Following her release, Scott Hechinger, one of Headley's attorneys from the Brooklyn Defender Services, tweeted a photo of Headley being reunited with her son and her mother.
"This is what love looks like," Hechinger said.
New York City Mayor Bill de Blasio has called for an investigation of the incident.
The mayor said Wednesday that the HRA officers should have de-escalated the situation before calling in city police officers.
"I believe by the time the NYPD arrived, the situation was already out of hand and should not have been," de Blasio said.
He called the episode "deeply troubling" and "100 percent unacceptable."
"It cannot happen again," he said. "We will not allow it to happen again."
NYPD officials said in a statement that they were called to the city HRA office in Brooklyn just before 1 p.m. on Friday.
"The NYPD was called after office staff and HRA peace officers made unsuccessful attempts to remove this individual from the facility due to her disorderly conduct towards others, and for obstructing a hallway," police said.
Lisa Schreibersdorf, executive director of Brooklyn Defender Services, said Headley went to the social services office to determine why daycare vouchers for her child were suddenly cut off.
When Headley arrived at the crowded office there were no seats available.
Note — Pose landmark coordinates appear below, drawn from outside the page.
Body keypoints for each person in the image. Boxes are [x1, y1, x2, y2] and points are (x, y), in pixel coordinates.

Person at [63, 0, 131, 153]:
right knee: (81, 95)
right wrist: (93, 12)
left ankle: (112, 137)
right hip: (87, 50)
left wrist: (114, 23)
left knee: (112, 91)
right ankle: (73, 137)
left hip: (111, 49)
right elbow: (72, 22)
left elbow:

So Headley and her son sat on the floor and waited for four hours.
Headley's mother, Jacqueline Jenkins, who witnessed the incident, said the HRA guards told her daughter she could not sit on the floor because she was blocking a hallway. When she refused to stand, a supervisor called the police, she said.
The video of the violent confrontation drew outrage from city officials, including New York City Council President Corey Johnson and Brooklyn Borough President Eric Adams, Corey Johnson, who demanded an investigation and Headley's release from jail.